*Given request*. Copy the listing below line for line, with no changes of any kind.

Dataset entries
____
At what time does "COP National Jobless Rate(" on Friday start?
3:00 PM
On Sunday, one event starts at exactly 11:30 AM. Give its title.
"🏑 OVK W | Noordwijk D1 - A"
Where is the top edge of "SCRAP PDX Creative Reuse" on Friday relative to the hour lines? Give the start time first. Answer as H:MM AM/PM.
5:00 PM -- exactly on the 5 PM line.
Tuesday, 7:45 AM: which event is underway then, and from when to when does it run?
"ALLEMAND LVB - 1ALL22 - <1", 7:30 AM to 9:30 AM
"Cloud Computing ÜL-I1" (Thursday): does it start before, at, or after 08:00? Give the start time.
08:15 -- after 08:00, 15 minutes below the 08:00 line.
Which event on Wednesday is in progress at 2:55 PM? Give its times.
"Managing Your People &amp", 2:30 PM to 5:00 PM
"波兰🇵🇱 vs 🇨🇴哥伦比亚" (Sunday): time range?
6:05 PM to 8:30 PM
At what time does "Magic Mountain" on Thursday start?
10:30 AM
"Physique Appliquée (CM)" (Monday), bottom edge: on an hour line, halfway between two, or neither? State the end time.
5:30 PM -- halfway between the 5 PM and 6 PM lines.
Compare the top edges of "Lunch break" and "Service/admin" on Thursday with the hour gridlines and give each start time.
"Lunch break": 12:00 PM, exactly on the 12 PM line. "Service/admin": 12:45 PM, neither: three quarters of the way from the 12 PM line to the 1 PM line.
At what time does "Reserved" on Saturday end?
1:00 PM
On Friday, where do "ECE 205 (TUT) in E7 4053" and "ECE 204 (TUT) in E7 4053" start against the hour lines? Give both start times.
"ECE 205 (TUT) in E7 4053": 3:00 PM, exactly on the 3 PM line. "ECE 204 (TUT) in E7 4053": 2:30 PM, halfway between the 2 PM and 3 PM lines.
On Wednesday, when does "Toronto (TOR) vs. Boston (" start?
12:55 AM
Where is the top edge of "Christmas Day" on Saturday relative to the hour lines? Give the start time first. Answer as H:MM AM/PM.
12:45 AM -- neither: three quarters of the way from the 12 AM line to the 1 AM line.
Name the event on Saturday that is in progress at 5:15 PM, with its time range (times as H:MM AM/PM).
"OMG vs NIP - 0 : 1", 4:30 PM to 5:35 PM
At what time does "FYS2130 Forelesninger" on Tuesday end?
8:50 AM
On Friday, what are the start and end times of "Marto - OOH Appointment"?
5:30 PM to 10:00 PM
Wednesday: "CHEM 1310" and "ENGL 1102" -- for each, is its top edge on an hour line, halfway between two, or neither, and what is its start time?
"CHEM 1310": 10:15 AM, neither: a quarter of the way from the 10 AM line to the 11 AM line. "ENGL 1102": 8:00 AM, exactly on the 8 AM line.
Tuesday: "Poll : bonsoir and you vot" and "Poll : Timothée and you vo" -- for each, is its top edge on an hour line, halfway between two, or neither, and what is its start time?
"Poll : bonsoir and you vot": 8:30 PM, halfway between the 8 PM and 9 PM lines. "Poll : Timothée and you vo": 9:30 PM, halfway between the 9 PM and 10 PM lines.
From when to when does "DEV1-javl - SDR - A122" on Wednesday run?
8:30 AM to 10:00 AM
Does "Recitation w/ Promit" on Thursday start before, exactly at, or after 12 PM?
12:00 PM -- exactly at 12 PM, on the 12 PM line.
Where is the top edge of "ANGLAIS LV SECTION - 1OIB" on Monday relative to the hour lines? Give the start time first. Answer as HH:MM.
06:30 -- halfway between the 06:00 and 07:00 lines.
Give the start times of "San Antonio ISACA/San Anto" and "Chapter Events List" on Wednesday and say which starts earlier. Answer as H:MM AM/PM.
____
*Finished exercise*.
At what time does "COP National Jobless Rate(" on Friday start?
3:00 PM
On Sunday, one event starts at exactly 11:30 AM. Give its title.
"🏑 OVK W | Noordwijk D1 - A"
Where is the top edge of "SCRAP PDX Creative Reuse" on Friday relative to the hour lines? Give the start time first. Answer as H:MM AM/PM.
5:00 PM -- exactly on the 5 PM line.
Tuesday, 7:45 AM: which event is underway then, and from when to when does it run?
"ALLEMAND LVB - 1ALL22 - <1", 7:30 AM to 9:30 AM
"Cloud Computing ÜL-I1" (Thursday): does it start before, at, or after 08:00? Give the start time.
08:15 -- after 08:00, 15 minutes below the 08:00 line.
Which event on Wednesday is in progress at 2:55 PM? Give its times.
"Managing Your People &amp", 2:30 PM to 5:00 PM
"波兰🇵🇱 vs 🇨🇴哥伦比亚" (Sunday): time range?
6:05 PM to 8:30 PM
At what time does "Magic Mountain" on Thursday start?
10:30 AM
"Physique Appliquée (CM)" (Monday), bottom edge: on an hour line, halfway between two, or neither? State the end time.
5:30 PM -- halfway between the 5 PM and 6 PM lines.
Compare the top edges of "Lunch break" and "Service/admin" on Thursday with the hour gridlines and give each start time.
"Lunch break": 12:00 PM, exactly on the 12 PM line. "Service/admin": 12:45 PM, neither: three quarters of the way from the 12 PM line to the 1 PM line.
At what time does "Reserved" on Saturday end?
1:00 PM
On Friday, where do "ECE 205 (TUT) in E7 4053" and "ECE 204 (TUT) in E7 4053" start against the hour lines? Give both start times.
"ECE 205 (TUT) in E7 4053": 3:00 PM, exactly on the 3 PM line. "ECE 204 (TUT) in E7 4053": 2:30 PM, halfway between the 2 PM and 3 PM lines.
On Wednesday, when does "Toronto (TOR) vs. Boston (" start?
12:55 AM
Where is the top edge of "Christmas Day" on Saturday relative to the hour lines? Give the start time first. Answer as H:MM AM/PM.
12:45 AM -- neither: three quarters of the way from the 12 AM line to the 1 AM line.
Name the event on Saturday that is in progress at 5:15 PM, with its time range (times as H:MM AM/PM).
"OMG vs NIP - 0 : 1", 4:30 PM to 5:35 PM
At what time does "FYS2130 Forelesninger" on Tuesday end?
8:50 AM
On Friday, what are the start and end times of "Marto - OOH Appointment"?
5:30 PM to 10:00 PM
Wednesday: "CHEM 1310" and "ENGL 1102" -- for each, is its top edge on an hour line, halfway between two, or neither, and what is its start time?
"CHEM 1310": 10:15 AM, neither: a quarter of the way from the 10 AM line to the 11 AM line. "ENGL 1102": 8:00 AM, exactly on the 8 AM line.
Tuesday: "Poll : bonsoir and you vot" and "Poll : Timothée and you vo" -- for each, is its top edge on an hour line, halfway between two, or neither, and what is its start time?
"Poll : bonsoir and you vot": 8:30 PM, halfway between the 8 PM and 9 PM lines. "Poll : Timothée and you vo": 9:30 PM, halfway between the 9 PM and 10 PM lines.
From when to when does "DEV1-javl - SDR - A122" on Wednesday run?
8:30 AM to 10:00 AM
Does "Recitation w/ Promit" on Thursday start before, exactly at, or after 12 PM?
12:00 PM -- exactly at 12 PM, on the 12 PM line.
Where is the top edge of "ANGLAIS LV SECTION - 1OIB" on Monday relative to the hour lines? Give the start time first. Answer as HH:MM.
06:30 -- halfway between the 06:00 and 07:00 lines.
Give the start times of "San Antonio ISACA/San Anto" and "Chapter Events List" on Wednesday and say which starts earlier. Answer as H:MM AM/PM.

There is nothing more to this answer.